Monday, September 7, 2009

Ideas, Ideas, Ideas

It's nearly 4:00 p.m. and I'm finally sitting in front of my computer. I've been without Internet (and cell phone) since early Friday. Yup, that's right. I married a man who loves to go camping and then gave birth to a son who loves to go camping. Now that we have a camper (with toilet, stove, television) I like camping too.

Enough about camping.


I write suspense, and often people say, "Where do you get ideas?"

Today I'm sharing suspense story ideas from this past weekend:

1) Son goes to play amidst the roots of an upturned tree - finds body.
2) Exploring one hundred year old cabins, locked up by forest service, and hear a voice inside weakly shouting for help.
3) Stand on the rim of a great drop-off, hear the shout for help coming from a crevice below (My idea is someone ran me off the road while I'm on my quad and I get caught, so I'm the one yelling for help. I'm pretty much always a much skinnier heroine of my books.)
4) While riding quad witness a murder. Flee and escape. Now hunted.
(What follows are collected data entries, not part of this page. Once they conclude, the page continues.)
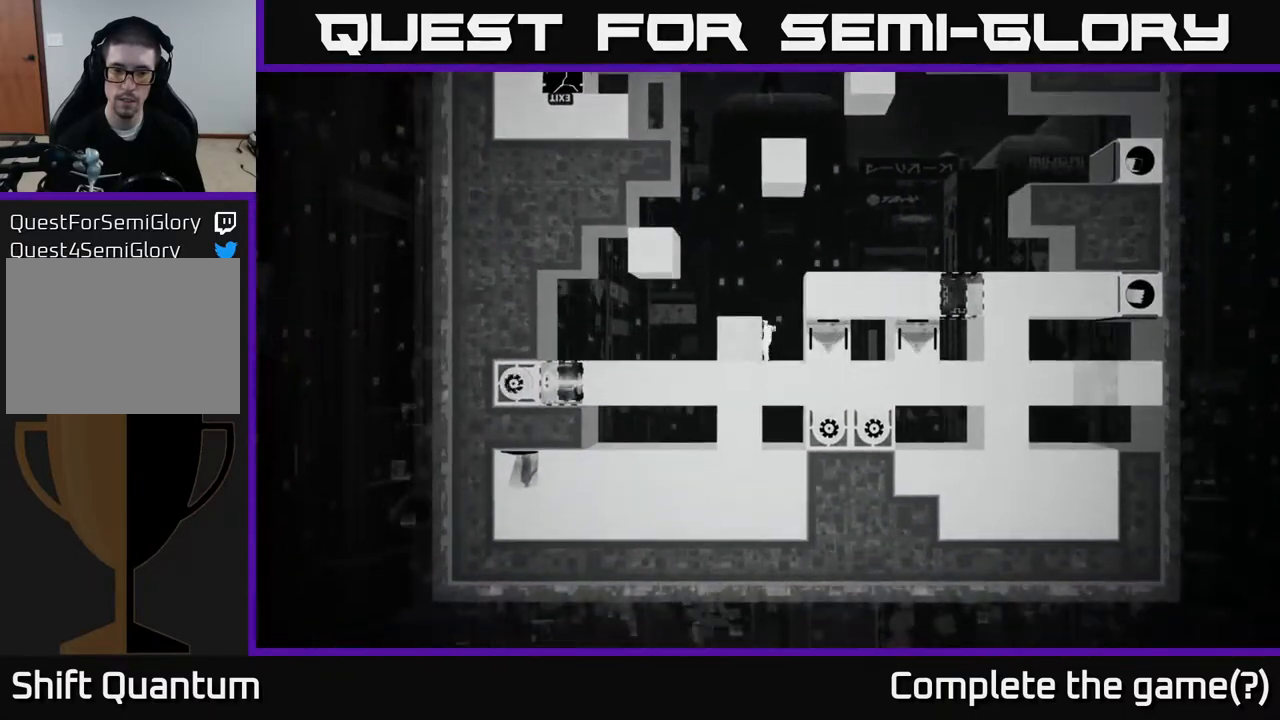
{"buttons": ["A"], "left_stick": "left", "right_stick": "center", "events": [[367, "A", "down"], [500, "left_stick", "left"]]}
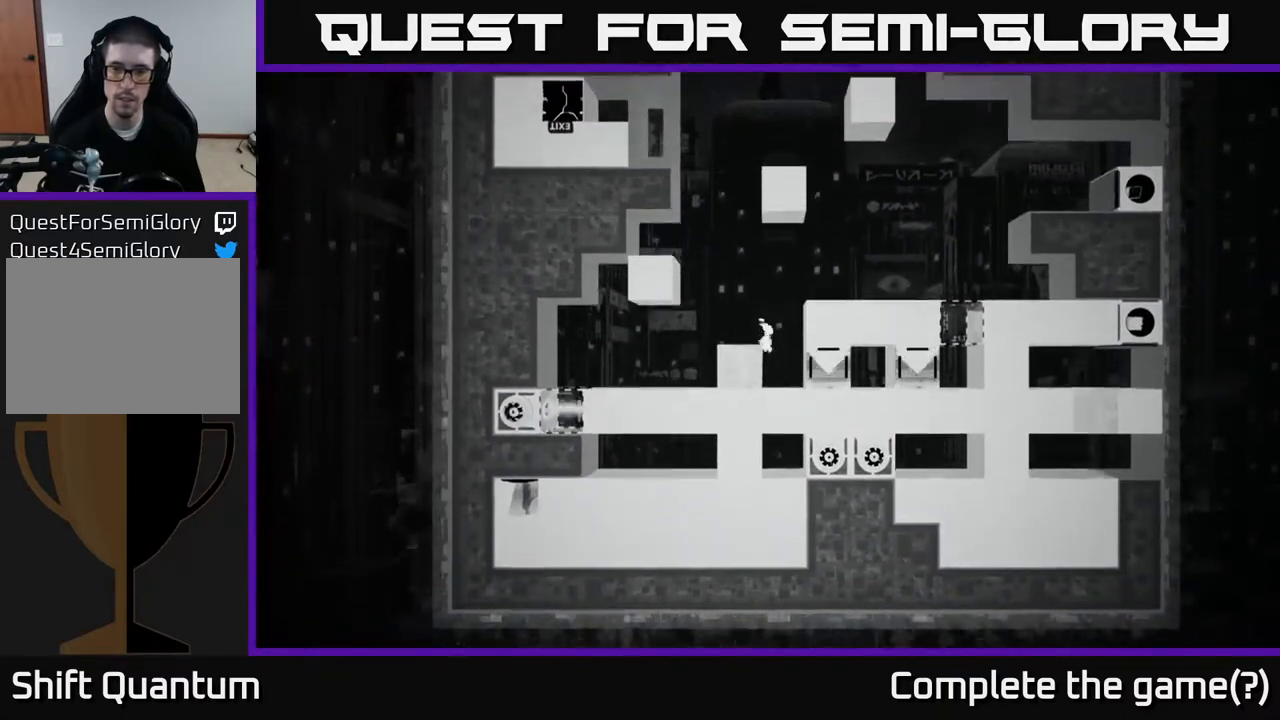
{"buttons": [], "left_stick": "center", "right_stick": "center", "events": [[50, "A", "up"], [167, "left_stick", "center"]]}
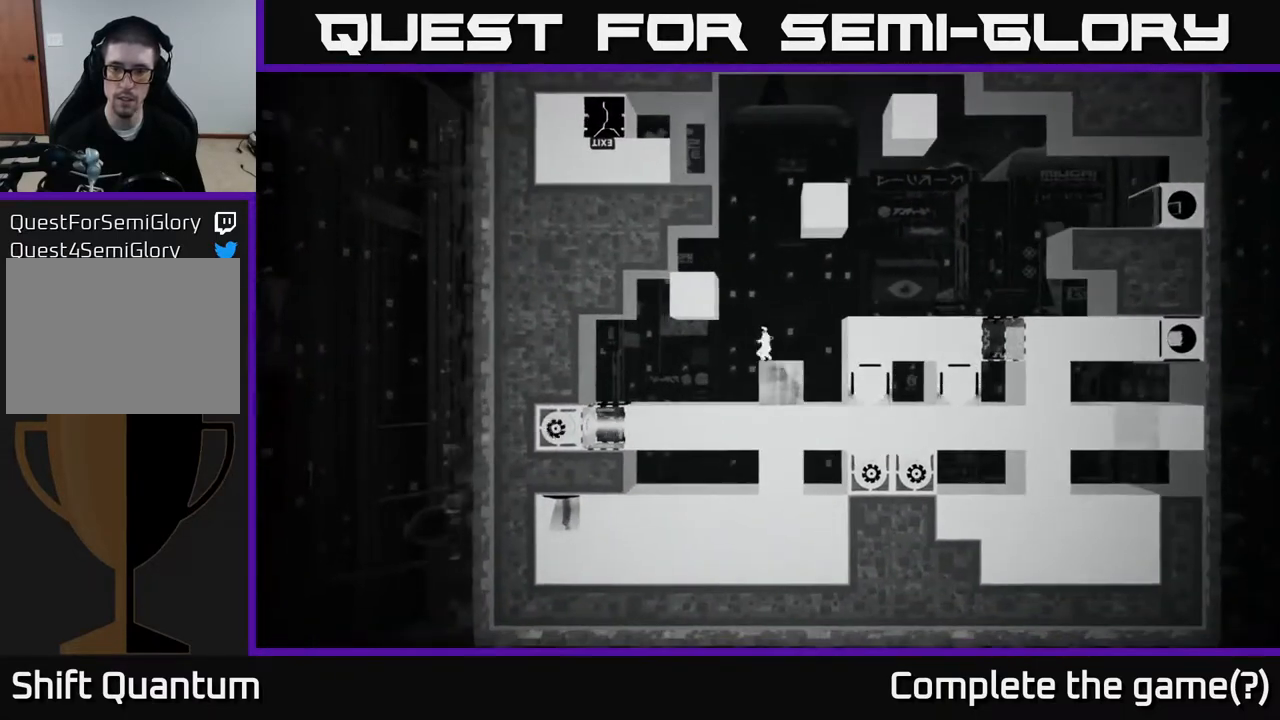
{"buttons": [], "left_stick": "right", "right_stick": "center", "events": [[17, "left_stick", "right"], [150, "A", "down"], [433, "A", "up"]]}
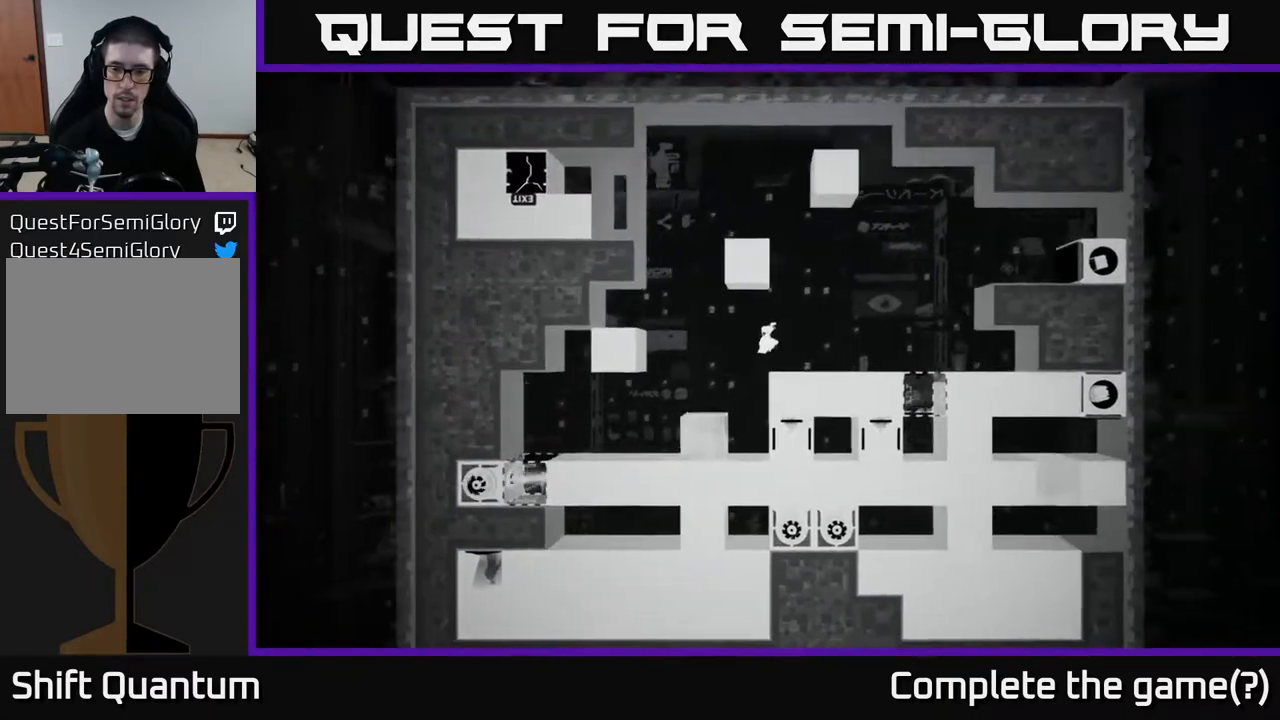
{"buttons": [], "left_stick": "right", "right_stick": "center", "events": []}
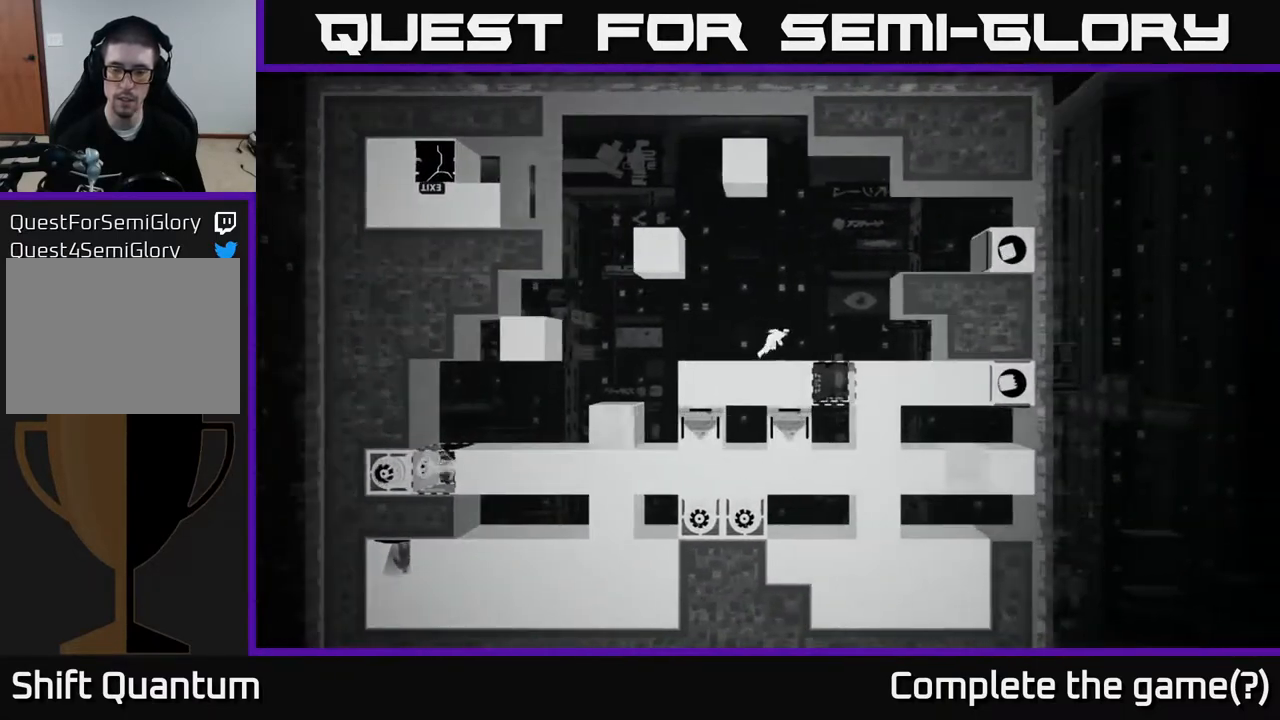
{"buttons": [], "left_stick": "right", "right_stick": "center", "events": []}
Yes, I had all these ideas this past weekend. My husband wonders how I stay sane.

6 comments:

EllenToo said...

So now all you have to do it pick one and see where it goes. Any one of them would make a great story.

Debby Giusti said...

Hi Pam,
I'm the same way. Take me anywhere and I'm spinning a story in my brain. Crazy, right? Or maybe that's just the way writers are wired.

Gal opens up a blogspot, recognizes a campsite she has dreamed about repeatedly and realizes the horrific murder she thought was only her imagination may have actually happened.

Pamela Tracy said...

Ellen,
Thanks! My poor husband. He gets so embarrassed because sometimes I meet people and start asking them bizarre questions.

Pamela Tracy said...

Debby,
Oh, I love it!

Leann Harris said...

Love your ideas. Only another writer would understand you finding mystery all around. I know my husband's given up on understanding me.

Pamela Tracy said...

Leann,
I already have have my next LIS thanks to the cabin we rented a month ago. Let's just say that the landlord asked that we change the name of the town, the cabins, and everything else. My husband cannot believe how many questions I asked that poor man. I'm sure if there's a murder soon, I'll be getting a call.